▸ How to complete this task
Reproduce every line of the entries exactly, starting at the beginning and continuing down to and including the line that contains "Is it true that True equals 3 at msg_init?".

[Chart interpretation exercises]

((

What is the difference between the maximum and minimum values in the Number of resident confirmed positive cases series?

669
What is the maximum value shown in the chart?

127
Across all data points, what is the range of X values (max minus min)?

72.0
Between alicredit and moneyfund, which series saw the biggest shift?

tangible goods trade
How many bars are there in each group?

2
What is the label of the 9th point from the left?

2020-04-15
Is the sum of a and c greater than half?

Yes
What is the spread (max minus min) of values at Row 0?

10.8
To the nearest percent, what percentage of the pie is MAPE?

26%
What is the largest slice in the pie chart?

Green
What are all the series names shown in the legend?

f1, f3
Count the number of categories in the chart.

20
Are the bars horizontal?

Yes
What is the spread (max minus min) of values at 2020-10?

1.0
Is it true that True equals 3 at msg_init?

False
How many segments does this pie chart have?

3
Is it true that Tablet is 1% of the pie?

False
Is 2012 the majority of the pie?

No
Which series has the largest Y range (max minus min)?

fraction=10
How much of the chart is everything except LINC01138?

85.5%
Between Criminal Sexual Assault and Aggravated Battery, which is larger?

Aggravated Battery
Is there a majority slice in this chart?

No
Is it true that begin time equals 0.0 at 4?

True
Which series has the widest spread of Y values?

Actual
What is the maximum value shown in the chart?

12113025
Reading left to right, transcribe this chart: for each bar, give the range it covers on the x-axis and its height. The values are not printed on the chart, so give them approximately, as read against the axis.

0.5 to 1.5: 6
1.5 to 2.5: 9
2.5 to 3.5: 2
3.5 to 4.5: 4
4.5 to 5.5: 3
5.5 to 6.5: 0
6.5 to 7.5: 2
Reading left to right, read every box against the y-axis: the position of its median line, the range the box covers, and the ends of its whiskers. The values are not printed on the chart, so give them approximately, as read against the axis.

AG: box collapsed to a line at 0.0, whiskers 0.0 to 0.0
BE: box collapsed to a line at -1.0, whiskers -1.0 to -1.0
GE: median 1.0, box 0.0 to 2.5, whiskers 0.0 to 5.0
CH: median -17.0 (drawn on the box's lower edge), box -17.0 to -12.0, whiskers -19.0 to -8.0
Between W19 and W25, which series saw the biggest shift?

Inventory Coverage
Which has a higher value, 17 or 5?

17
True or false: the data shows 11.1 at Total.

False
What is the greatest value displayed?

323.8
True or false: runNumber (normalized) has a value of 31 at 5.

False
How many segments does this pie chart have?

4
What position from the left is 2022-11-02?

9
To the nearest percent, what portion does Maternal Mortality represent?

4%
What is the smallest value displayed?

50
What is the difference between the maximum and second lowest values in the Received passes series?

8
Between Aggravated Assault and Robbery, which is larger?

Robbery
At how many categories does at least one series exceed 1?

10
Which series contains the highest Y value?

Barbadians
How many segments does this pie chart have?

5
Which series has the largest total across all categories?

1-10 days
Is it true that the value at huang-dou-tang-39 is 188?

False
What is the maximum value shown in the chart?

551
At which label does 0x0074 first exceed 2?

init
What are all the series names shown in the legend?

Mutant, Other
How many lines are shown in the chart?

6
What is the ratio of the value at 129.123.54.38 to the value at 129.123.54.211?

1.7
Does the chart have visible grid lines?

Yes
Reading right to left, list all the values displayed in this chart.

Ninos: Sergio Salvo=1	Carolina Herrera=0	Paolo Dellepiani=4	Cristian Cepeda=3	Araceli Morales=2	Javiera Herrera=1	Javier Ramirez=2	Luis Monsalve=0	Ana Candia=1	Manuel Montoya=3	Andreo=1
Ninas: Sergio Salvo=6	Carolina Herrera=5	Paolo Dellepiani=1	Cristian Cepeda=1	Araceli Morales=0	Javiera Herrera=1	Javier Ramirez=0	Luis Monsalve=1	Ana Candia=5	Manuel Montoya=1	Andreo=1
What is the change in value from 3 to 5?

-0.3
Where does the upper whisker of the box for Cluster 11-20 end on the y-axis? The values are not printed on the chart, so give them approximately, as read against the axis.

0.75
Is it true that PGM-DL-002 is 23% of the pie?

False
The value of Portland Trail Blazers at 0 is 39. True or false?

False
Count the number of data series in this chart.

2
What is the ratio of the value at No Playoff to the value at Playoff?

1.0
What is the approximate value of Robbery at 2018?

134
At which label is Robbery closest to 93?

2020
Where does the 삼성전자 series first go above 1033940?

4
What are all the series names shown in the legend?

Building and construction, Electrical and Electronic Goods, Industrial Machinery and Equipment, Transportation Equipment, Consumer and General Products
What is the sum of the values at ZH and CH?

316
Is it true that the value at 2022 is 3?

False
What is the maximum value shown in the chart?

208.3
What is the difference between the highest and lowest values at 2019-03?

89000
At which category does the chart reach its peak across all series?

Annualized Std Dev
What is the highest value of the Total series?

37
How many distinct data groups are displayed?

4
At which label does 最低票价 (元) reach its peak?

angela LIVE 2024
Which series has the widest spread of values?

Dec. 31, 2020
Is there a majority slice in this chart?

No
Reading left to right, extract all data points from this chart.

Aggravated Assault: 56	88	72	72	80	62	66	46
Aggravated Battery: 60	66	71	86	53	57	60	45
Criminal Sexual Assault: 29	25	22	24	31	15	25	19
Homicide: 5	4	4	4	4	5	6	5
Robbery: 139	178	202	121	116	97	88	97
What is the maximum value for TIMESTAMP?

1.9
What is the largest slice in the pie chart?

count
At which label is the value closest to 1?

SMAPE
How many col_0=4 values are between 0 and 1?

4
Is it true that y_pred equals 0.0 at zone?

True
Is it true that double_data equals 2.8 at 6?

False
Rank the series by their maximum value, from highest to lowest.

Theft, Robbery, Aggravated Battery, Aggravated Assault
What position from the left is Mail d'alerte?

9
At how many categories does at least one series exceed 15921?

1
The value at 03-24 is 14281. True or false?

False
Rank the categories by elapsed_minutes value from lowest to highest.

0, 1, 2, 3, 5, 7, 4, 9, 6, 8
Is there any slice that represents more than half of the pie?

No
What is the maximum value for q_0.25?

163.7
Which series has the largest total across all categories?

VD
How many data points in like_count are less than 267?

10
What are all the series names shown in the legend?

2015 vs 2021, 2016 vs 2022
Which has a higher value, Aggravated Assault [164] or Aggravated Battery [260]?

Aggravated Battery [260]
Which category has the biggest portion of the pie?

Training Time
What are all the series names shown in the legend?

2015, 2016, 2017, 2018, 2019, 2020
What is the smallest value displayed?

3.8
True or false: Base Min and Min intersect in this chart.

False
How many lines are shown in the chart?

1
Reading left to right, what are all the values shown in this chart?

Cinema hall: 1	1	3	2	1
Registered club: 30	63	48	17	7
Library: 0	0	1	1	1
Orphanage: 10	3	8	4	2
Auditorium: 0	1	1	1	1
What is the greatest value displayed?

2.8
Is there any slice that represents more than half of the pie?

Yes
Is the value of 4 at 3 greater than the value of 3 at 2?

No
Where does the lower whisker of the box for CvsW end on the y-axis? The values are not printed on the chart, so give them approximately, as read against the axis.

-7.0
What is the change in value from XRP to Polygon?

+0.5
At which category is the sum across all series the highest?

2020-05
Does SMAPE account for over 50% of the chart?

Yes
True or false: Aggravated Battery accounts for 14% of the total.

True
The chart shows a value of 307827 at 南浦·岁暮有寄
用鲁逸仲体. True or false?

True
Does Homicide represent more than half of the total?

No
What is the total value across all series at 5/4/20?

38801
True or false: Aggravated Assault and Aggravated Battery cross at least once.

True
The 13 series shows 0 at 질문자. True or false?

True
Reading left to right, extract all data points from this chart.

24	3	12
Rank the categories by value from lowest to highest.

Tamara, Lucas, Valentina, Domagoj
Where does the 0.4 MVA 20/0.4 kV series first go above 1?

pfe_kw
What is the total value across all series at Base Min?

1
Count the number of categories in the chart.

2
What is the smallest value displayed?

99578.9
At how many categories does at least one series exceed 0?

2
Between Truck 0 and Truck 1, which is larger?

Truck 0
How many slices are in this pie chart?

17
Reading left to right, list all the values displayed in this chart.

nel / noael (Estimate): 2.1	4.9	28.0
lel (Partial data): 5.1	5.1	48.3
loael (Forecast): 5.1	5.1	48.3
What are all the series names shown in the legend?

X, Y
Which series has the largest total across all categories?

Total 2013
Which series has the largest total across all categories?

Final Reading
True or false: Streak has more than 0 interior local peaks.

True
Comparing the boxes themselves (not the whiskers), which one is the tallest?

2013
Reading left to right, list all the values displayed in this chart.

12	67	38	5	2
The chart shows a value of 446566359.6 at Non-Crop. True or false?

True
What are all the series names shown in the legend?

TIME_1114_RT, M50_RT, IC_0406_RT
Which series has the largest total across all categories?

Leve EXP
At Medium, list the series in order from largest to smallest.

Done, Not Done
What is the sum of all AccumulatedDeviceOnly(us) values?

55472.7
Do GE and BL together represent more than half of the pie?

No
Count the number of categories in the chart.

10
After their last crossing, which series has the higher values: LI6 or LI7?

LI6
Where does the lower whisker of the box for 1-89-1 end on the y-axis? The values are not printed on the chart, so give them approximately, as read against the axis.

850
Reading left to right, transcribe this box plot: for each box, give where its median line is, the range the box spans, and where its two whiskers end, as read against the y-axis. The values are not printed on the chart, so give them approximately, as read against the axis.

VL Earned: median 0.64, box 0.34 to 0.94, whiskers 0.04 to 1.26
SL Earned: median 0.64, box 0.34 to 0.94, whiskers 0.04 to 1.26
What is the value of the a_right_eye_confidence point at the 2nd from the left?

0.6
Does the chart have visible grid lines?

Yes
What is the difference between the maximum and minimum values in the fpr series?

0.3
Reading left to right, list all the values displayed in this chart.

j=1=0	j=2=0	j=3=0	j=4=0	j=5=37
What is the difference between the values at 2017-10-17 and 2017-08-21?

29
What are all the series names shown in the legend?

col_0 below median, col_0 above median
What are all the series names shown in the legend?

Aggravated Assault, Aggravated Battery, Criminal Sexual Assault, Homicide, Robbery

))

▸ Output below
What is the difference between the maximum and minimum values in the Number of resident confirmed positive cases series?

669
What is the maximum value shown in the chart?

127
Across all data points, what is the range of X values (max minus min)?

72.0
Between alicredit and moneyfund, which series saw the biggest shift?

tangible goods trade
How many bars are there in each group?

2
What is the label of the 9th point from the left?

2020-04-15
Is the sum of a and c greater than half?

Yes
What is the spread (max minus min) of values at Row 0?

10.8
To the nearest percent, what percentage of the pie is MAPE?

26%
What is the largest slice in the pie chart?

Green
What are all the series names shown in the legend?

f1, f3
Count the number of categories in the chart.

20
Are the bars horizontal?

Yes
What is the spread (max minus min) of values at 2020-10?

1.0
Is it true that True equals 3 at msg_init?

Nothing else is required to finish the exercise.